LETTERS – We need a strategy for electric cars

Urgent action is required – UK demand for Electric Vehicles (EVs) will grow rapidly as regulatory measures take effect and consumer pressure grows.

The recent UK government announcement prohibiting new sales of ICE powered vehicles post 2030 must be accompanied by a comprehensive industrial strategy and plan that provides for a just transition for the UK automotive sector.

Investment in a standardised charging infrastructure is urgently required alongside a developing capacity to manufacture high value EV components, batteries, motors and drivetrain here in the UK.

The UK falls dangerously behind our European competitors in terms of both investment and securing the alliances necessary to bring battery manufacturing and its associated component supply chain to the UK.

Forecasted UK demand for 130Gwh by 2040 will require eight Gigafactories – at 15Gwh each and could support an additional 60,000 jobs if supply chain and component manufacturing is built into the programme.

Failure to manufacture here in the UK could cost 114,000 automotive jobs by 2040. This will be sooner if environmental targets and regulatory controls tighten.

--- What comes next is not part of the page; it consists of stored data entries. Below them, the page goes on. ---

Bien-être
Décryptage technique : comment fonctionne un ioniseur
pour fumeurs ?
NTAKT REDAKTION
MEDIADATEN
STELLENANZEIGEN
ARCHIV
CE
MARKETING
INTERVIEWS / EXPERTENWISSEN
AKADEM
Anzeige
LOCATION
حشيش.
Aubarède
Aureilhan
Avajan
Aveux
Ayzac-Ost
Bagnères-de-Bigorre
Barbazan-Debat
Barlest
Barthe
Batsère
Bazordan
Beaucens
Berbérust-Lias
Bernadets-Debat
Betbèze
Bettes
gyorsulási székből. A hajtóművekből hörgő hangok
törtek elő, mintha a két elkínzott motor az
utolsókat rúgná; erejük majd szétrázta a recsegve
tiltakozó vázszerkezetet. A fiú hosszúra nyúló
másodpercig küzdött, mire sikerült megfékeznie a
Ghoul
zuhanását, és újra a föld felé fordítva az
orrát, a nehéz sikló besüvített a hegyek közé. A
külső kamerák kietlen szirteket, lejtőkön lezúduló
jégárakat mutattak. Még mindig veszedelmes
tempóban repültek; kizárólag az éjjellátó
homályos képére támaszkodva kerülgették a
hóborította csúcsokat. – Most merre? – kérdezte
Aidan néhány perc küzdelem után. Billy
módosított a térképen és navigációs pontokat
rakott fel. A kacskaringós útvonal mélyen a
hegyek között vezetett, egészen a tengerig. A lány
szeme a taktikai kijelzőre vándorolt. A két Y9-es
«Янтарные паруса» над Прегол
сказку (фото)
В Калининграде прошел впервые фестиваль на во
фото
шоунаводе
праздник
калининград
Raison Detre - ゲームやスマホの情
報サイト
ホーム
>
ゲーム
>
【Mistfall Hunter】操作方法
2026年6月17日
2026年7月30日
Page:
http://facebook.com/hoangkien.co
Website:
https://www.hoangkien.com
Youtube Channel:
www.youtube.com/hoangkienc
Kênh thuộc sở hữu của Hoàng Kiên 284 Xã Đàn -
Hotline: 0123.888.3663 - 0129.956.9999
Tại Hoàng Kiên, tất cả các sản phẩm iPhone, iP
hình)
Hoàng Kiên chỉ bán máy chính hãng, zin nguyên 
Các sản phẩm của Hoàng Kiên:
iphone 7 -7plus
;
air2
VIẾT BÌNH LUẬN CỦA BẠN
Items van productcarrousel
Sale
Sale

Without action to secure a long-term supply of core minerals used in the manufacturing process and control of cathode/anode and cell manufacturing here in the UK we will fall victim to a global shortfall of extracted supplies as early as 2022.

Utilisation of UK mineral and metal resources to support battery manufacture could see a transformation of the Cornish economy and build resilience into the UK supply of necessary raw materials.

Lithium-ion battery technology for EVs is already providing manufacturers with opportunities to diversify into the manufacture of domestic and commercial energy storage equipment central to the government’s strategy and new build homes.

There are currently plans for some 140 lithium-ion battery manufacturing facilities globally, with a projected 70 per cent in China, to support the transition from combustion engines to full electric vehicles.

Unfortunately the UK government has limited its investment to £128m in battery research and development (Faraday Institute), a sum that includes construction of the Battery Industrialisation Centre in Coventry.

In comparison, France and Germany are estimated to have provided financial incentives totalling £750m and £1b respectively to battery manufacturing firms.

This is prior to additional sectorial level funding tied to reduced emissions stemming from the COVID-19 pandemic.

The Faraday Institute predicts UK demand for one Gigafactory in 2022 and two by 2025. In reality we need eight to meet predicted demand as we transition from combustion to EVs. Each could take up to five years to construct given requirements for licences, permits, land and the construction timeframe.

Failure to support this could see thousands of UK automotive jobs lost. So the scale of the challenge is massive, but also the opportunities in front of us are there for the taking to support a world class UK automotive manufacturing sector. To succeed we must connect political and industrial will to priortise UK manufacturing as a central element of a recovery and rebuild strategy both from COVID-19 and Post Brexit trade with the European Union.